Es kostete Phedro viel Kraft an die Klippe zurück zu treten und die Götter wussten er vermochte es kaum den Sprung selbst zu vollziehen. Aber er wollte Vaas nicht diese Schuld aufbürden, das ist der Grund, warum er die zitternden Füße rückwärts setzte. Doch die Worte, die Vaas geduldig zu ihm sprach, brachten ihn letztendlich doch dazu stehen zu bleiben. Intensiv von einer weiteren Woge der Dankbarkeit erfüllt, kam er Vaas tatsächlich schon von sich aus wieder entgegen, nun doch Tränen in den Augenwinkeln. Er wusste selbst nicht einmal warum. Vielleicht war es der Gedanke, die Tatsache in der letzten Stunde nicht alleine sein zu müssen. Vaas zog den Jungen an sich heran, umarmte ihn aber nicht, hob nur die Rechte und schob sie unter den Rotschopf in den Nacken, bestimmend, aber nicht zu fest oder schmerzhaft. Frischer Geruch von Zedernholz und Moschus stieg dem Pulveräffchen in die Nase, vernischt mit einer leichten unterschwelligen Note von Alkohol und dem metallischen Beigeschmack von Blut. Eine seltsame, ganz eigene, aber nicht unangenehme Mischung.

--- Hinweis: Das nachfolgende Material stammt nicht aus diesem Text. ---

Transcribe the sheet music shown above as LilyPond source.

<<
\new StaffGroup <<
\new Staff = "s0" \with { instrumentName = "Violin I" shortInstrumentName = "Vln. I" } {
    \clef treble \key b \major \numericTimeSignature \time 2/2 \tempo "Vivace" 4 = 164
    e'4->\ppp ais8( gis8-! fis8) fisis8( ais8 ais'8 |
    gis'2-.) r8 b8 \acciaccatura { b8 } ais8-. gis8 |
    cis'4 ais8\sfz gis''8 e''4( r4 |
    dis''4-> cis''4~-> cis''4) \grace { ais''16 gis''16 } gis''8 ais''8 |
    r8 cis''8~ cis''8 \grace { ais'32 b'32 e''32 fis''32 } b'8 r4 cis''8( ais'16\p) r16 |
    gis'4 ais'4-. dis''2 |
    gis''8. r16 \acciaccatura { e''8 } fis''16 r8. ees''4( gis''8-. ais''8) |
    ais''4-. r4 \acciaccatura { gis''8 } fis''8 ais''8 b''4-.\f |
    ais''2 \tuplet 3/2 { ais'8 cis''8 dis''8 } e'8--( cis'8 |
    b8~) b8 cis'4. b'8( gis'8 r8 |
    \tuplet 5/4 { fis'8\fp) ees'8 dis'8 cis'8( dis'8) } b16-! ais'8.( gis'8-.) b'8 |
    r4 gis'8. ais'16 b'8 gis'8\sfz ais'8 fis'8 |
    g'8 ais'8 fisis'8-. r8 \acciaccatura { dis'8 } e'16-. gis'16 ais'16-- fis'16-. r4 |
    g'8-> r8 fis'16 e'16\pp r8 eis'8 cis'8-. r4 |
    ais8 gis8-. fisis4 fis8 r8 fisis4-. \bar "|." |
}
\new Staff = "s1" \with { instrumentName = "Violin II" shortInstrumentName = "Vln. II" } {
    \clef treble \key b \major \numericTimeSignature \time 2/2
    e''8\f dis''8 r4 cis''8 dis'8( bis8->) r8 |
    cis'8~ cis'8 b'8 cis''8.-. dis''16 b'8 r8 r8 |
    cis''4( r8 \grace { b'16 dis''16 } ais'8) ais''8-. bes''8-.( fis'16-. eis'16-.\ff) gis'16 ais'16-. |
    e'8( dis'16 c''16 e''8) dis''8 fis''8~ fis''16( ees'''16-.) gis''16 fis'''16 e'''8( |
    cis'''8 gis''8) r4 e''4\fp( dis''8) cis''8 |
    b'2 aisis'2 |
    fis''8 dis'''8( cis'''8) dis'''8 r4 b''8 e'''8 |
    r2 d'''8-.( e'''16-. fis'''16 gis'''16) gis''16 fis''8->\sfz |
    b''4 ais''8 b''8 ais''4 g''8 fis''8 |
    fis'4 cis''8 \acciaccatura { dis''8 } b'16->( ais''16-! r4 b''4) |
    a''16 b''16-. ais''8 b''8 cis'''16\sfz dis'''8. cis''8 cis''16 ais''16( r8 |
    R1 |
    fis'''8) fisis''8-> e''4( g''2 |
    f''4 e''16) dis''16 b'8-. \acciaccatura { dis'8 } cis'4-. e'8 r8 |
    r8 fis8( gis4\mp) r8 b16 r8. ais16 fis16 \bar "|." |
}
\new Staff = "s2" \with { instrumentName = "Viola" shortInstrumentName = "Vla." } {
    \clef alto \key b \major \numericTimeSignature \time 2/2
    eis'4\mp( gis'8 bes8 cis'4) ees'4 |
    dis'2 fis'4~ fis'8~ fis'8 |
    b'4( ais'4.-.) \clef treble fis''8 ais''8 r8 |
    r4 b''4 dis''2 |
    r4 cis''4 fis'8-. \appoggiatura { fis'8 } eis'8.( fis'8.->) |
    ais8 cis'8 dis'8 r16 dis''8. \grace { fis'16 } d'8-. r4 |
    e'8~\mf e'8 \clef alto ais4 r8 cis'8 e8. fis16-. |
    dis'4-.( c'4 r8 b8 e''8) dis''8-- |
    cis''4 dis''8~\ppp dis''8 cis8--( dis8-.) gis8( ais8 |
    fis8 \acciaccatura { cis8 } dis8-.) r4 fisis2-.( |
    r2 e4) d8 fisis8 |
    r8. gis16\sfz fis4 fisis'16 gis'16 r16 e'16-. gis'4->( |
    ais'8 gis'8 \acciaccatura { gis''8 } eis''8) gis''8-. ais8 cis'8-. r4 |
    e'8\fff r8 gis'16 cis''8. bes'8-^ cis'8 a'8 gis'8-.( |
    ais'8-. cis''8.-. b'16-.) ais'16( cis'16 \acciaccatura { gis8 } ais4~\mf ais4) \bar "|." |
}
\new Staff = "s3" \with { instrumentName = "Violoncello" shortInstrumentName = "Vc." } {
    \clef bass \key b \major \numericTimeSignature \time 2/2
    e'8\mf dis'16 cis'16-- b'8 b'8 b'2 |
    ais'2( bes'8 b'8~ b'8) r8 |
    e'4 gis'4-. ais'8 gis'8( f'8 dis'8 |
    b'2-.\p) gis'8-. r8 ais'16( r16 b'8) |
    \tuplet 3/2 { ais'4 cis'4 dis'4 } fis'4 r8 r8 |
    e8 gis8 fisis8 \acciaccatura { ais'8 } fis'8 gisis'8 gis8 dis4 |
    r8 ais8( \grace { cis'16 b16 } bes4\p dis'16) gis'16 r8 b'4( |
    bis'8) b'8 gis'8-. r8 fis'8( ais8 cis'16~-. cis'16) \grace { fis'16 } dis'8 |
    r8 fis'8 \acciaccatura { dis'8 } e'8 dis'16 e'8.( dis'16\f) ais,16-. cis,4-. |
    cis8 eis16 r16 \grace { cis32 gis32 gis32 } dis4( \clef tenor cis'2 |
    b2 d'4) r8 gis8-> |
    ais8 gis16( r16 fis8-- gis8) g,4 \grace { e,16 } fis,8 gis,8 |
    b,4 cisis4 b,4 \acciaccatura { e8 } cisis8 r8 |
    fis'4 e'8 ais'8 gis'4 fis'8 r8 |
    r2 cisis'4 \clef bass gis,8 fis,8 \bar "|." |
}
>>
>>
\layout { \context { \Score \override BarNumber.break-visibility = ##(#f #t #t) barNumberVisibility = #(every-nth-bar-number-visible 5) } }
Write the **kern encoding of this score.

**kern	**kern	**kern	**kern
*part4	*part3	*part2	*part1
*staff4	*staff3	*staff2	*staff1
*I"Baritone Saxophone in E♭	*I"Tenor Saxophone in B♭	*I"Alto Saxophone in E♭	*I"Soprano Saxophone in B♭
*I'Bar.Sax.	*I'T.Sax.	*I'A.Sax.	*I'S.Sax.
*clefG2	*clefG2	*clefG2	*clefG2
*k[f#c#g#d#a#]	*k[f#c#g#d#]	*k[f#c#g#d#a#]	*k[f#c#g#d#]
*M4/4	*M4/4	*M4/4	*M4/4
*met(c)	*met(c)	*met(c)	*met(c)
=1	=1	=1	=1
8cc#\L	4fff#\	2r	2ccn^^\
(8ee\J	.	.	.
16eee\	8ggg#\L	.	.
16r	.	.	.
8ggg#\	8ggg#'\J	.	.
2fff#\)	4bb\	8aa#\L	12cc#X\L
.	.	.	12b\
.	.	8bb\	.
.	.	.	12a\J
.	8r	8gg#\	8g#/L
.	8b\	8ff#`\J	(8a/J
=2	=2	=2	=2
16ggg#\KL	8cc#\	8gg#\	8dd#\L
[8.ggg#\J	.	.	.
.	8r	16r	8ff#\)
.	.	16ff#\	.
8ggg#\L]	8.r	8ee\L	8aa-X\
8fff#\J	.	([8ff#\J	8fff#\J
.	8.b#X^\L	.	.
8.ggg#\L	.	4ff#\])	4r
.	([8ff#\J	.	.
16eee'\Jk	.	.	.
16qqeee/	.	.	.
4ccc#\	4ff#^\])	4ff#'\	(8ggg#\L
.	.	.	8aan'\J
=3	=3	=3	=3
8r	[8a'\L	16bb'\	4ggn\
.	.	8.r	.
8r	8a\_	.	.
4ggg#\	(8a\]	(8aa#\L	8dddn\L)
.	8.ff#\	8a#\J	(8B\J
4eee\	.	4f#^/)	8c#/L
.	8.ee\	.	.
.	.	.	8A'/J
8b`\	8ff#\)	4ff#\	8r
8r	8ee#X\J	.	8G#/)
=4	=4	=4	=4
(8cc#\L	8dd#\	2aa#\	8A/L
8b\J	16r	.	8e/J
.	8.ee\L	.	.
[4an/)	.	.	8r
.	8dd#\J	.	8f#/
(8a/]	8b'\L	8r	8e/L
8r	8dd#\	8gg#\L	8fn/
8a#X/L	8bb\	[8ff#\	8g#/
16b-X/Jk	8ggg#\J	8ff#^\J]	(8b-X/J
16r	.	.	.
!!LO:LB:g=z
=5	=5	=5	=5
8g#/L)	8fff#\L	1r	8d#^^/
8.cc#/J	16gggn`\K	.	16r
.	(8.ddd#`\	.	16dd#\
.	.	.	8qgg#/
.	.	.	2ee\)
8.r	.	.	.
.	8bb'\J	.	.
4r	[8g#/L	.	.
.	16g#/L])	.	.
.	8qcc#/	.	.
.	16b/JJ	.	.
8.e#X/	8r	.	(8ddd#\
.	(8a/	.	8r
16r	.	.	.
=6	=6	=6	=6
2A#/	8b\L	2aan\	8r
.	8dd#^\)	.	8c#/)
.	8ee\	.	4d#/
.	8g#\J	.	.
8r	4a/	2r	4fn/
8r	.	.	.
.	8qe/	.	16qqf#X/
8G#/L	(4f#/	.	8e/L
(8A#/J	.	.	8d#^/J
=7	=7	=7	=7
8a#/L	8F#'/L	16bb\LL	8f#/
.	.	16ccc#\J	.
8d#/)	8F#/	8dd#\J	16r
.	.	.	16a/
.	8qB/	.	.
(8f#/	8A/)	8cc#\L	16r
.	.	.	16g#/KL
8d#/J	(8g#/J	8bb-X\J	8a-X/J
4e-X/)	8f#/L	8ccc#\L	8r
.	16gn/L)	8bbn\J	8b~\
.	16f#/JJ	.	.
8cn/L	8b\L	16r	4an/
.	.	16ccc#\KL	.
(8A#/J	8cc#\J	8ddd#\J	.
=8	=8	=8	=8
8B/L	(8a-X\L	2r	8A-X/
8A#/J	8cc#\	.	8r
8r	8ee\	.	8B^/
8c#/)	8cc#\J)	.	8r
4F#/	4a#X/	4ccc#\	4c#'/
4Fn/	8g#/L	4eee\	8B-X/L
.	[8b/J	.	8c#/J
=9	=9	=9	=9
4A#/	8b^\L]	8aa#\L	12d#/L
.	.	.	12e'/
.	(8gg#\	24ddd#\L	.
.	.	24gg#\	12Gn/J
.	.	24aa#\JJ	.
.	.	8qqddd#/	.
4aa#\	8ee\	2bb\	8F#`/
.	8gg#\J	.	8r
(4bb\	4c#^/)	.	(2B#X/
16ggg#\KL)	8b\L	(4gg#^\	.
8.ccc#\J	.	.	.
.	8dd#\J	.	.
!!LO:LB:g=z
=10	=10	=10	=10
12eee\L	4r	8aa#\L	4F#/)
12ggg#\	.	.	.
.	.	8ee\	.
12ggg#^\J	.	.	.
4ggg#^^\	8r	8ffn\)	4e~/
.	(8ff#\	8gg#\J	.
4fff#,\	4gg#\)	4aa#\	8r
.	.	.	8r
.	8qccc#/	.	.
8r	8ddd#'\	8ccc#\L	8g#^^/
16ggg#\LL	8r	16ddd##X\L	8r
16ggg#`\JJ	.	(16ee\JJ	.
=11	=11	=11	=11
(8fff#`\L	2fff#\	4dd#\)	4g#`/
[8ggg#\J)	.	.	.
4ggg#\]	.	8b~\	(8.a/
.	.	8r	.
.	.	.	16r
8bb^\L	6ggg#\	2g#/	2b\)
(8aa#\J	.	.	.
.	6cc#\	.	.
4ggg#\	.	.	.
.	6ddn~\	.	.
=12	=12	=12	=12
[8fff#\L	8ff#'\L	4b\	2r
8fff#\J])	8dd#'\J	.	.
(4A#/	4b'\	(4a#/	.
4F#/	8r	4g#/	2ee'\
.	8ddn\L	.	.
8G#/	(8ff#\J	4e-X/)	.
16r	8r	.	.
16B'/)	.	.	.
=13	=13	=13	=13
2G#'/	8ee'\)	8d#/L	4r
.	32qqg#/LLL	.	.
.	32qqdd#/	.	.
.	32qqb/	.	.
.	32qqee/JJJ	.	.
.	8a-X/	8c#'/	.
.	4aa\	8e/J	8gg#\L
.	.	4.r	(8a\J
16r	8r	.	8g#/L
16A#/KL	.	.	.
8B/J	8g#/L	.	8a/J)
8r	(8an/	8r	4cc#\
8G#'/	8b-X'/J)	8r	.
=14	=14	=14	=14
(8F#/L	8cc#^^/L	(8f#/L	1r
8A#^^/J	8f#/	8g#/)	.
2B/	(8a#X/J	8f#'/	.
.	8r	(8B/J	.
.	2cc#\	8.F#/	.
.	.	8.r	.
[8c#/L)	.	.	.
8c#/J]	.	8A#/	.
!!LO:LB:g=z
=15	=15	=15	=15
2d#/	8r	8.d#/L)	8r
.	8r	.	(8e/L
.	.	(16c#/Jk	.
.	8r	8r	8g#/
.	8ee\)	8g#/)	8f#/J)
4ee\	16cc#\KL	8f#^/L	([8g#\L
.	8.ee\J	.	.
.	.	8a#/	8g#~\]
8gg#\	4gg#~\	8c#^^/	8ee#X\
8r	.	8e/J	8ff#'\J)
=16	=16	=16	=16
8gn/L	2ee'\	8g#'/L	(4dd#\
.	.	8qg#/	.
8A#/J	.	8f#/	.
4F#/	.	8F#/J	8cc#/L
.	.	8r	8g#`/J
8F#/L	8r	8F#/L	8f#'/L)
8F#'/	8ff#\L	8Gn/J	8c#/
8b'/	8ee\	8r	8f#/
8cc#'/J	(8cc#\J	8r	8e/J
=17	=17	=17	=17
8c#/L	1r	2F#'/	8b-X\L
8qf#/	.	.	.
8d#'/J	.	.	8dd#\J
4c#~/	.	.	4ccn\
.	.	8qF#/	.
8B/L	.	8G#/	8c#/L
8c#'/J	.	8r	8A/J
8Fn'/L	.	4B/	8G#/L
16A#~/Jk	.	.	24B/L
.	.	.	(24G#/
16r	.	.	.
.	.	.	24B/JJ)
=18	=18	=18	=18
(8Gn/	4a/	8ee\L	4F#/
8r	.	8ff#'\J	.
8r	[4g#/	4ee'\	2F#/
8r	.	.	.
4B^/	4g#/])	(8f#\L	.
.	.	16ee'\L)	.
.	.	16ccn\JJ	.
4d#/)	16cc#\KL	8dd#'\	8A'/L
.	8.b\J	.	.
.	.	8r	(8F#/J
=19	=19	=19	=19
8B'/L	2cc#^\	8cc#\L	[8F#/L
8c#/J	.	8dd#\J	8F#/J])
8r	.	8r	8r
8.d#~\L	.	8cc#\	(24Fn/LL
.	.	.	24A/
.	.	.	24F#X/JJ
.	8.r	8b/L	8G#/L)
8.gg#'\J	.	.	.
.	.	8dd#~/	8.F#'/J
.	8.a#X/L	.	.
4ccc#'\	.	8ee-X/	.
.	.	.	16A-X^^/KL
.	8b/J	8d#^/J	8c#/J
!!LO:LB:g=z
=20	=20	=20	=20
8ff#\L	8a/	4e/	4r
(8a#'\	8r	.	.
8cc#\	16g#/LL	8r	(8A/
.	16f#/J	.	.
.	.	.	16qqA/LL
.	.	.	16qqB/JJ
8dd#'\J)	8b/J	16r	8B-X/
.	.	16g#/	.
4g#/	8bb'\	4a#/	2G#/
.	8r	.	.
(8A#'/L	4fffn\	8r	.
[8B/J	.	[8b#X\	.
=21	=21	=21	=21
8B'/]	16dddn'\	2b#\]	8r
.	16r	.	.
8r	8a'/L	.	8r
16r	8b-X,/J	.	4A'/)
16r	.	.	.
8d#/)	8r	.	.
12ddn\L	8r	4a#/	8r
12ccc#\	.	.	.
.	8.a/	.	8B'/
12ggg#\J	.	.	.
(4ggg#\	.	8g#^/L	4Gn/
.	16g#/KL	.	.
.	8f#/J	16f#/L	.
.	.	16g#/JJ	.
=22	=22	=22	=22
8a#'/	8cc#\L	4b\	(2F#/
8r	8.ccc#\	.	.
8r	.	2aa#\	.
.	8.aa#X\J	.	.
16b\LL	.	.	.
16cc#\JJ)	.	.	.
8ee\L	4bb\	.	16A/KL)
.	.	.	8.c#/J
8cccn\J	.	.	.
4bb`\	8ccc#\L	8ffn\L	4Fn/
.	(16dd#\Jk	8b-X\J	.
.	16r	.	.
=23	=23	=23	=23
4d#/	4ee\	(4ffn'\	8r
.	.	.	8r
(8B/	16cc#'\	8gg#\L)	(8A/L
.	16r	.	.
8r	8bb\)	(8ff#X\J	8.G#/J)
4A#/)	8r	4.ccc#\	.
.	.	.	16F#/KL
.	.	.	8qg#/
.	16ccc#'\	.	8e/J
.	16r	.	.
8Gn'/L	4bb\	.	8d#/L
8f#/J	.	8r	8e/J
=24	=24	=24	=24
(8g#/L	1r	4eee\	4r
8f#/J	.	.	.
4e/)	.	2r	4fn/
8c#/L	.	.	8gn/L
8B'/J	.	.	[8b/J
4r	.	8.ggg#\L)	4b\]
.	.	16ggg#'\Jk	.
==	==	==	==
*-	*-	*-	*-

"Halt die Runen fest und sprich mir nach." meinte er nun eine Nuance leiser, während der Wind etwas zunahm und das Donnern näher heran gerollt kam, nun gar nicht mehr soweit entfernt als vorher noch. Der Duft von Unwetter lag in der Luft. Phedro nickte einmal forsch und umklammerte fest die Runensteine.
"Grenth, Herr der Dunkelheit, des Eises und des Todes...." er wartete, bis Phedro ihm nachsprach.
"Grenth, Herr der Dunkelheit, des Eises und des Todes...."
"Du bist mein Gott. Ich folge dir, wohin auch immer du mich führst...."
"Du bist mein Gott. Ich folge dir, wohin auch immer du mich führst...."
"Ich komme, wann immer du mich rufst..."
"Ich komme, wann immer du mich rufst..."
Der Junge konnte nicht verhindern, dass die rituelle Kraft des Gebets seinen Herzschlag wieder wild aufpeitschen lies, wo er doch gerade zur Ruhe gekommen war. Jedes Wort brachte ihn der Endgültigkeit etwas näher und doch sprach er mit fester, dennoch zitternder Stimme, die Worte nach. Ihm war anzuhören, dass er den Willen hatte, den festen Willen, aber eben auch Angst. Er spürte zwar, dass Vaas den linken Arm bewegte, sah aber nicht, was er tat. Er hatte aufgehört nachzudenken, aufgehört Vaas schützen zu wollen, sondern gab sich bereitwillig in seine Obhut.
"Du befreist mich von Leid, von Schmerz und Angst...."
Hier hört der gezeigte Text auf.